— Problem requirements —
Print out the entries from the line containing "[951,130,995,147] ИКТ, ->" through the last line, exactly, and print nothing else. Pictures are not copied.

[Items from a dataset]

■ ■ ■

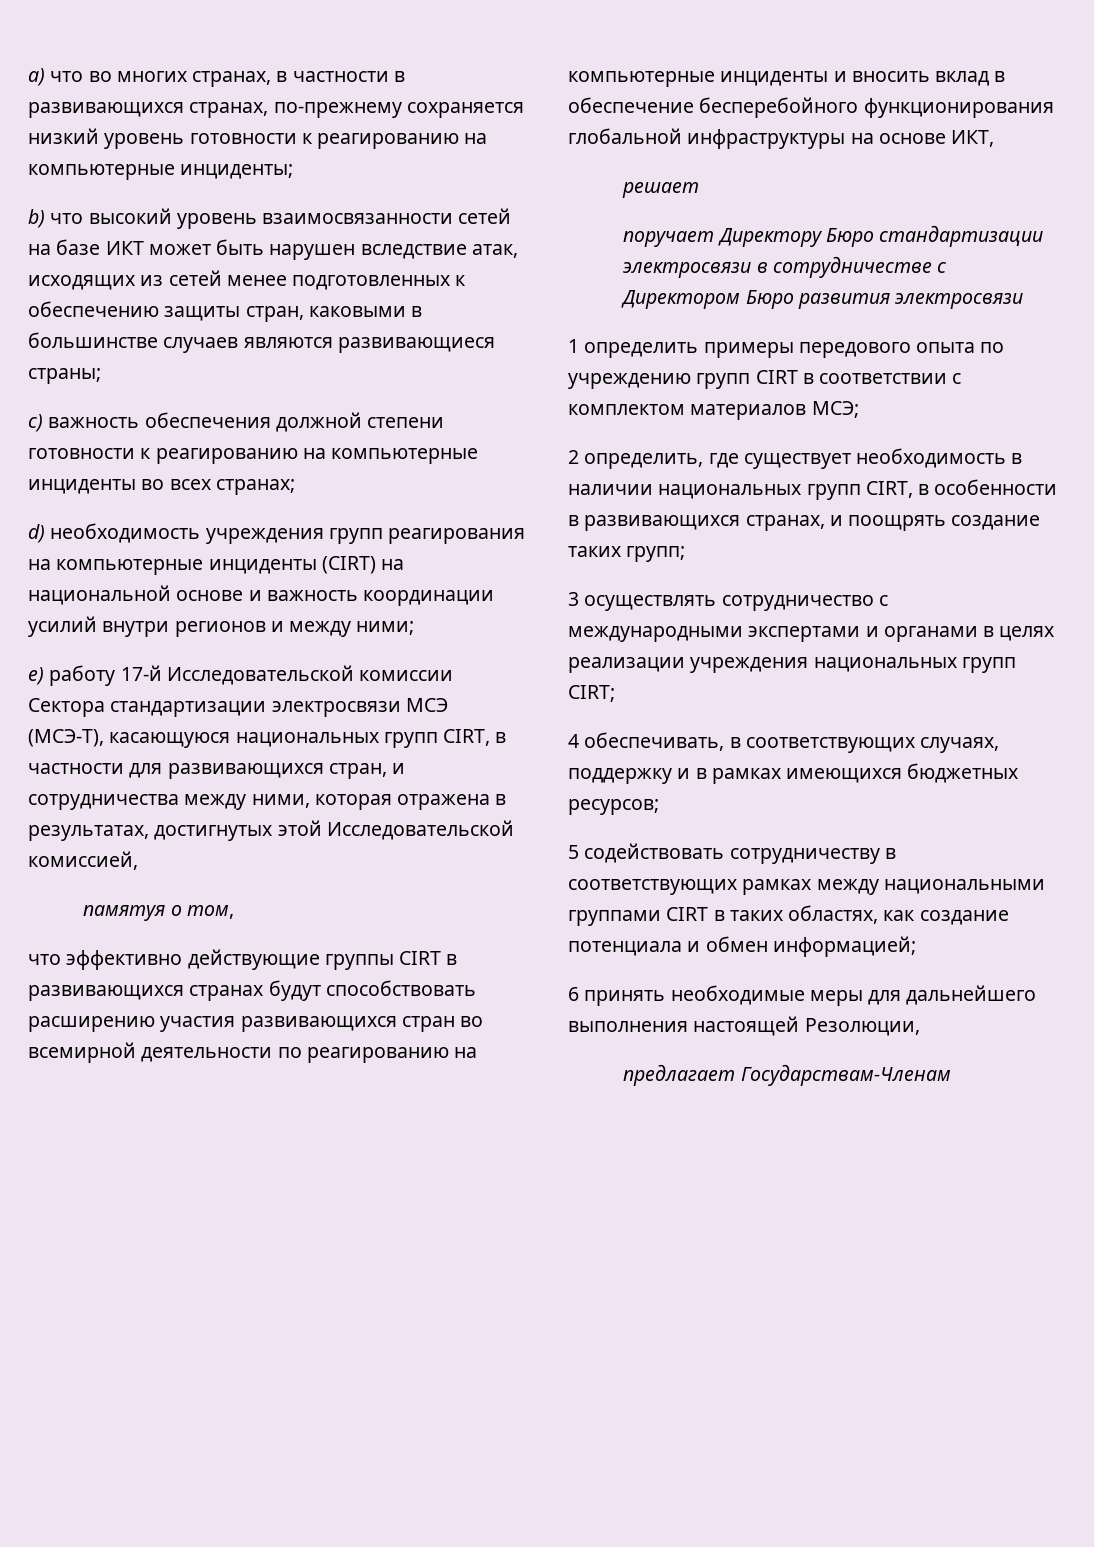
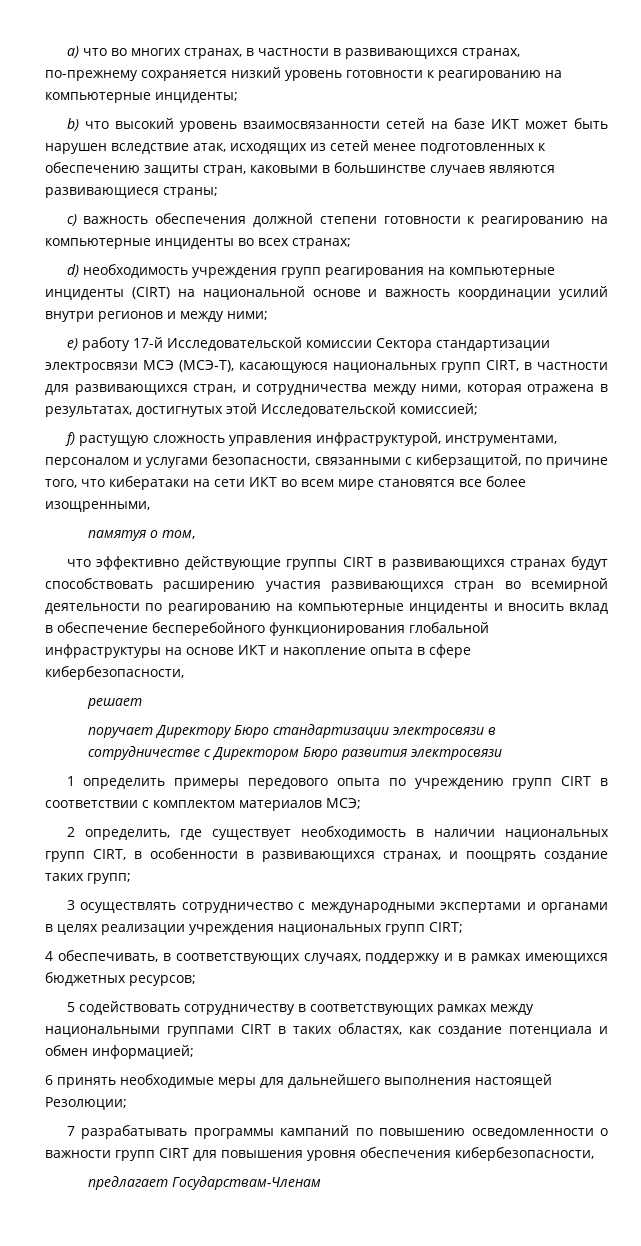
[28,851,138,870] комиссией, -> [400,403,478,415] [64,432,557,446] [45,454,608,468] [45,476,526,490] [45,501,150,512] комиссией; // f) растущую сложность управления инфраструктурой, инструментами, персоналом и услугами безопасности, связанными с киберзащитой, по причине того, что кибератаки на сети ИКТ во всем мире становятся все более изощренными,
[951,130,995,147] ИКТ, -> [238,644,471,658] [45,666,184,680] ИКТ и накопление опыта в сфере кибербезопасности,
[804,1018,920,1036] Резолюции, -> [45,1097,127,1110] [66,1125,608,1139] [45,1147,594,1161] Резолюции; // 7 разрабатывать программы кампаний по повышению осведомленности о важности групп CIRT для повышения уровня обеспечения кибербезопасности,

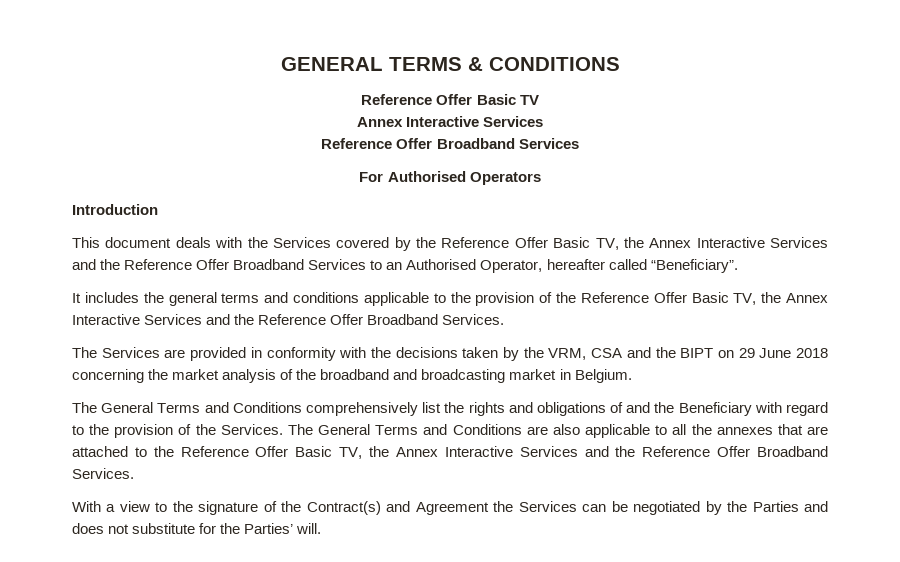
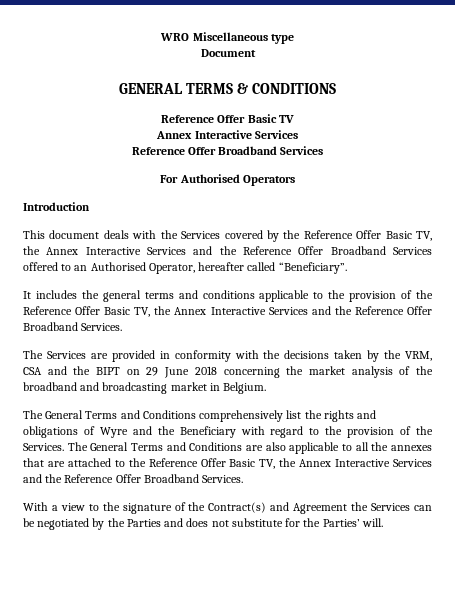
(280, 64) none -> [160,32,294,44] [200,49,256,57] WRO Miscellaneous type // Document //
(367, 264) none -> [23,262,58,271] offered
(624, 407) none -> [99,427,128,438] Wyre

■ ■ ■

— Task result —
[951,130,995,147] ИКТ, -> [238,644,471,658] [45,666,184,680] ИКТ и накопление опыта в сфере кибербезопасности,
[804,1018,920,1036] Резолюции, -> [45,1097,127,1110] [66,1125,608,1139] [45,1147,594,1161] Резолюции; // 7 разрабатывать программы кампаний по повышению осведомленности о важности групп CIRT для повышения уровня обеспечения кибербезопасности,

(280, 64) none -> [160,32,294,44] [200,49,256,57] WRO Miscellaneous type // Document //
(367, 264) none -> [23,262,58,271] offered
(624, 407) none -> [99,427,128,438] Wyre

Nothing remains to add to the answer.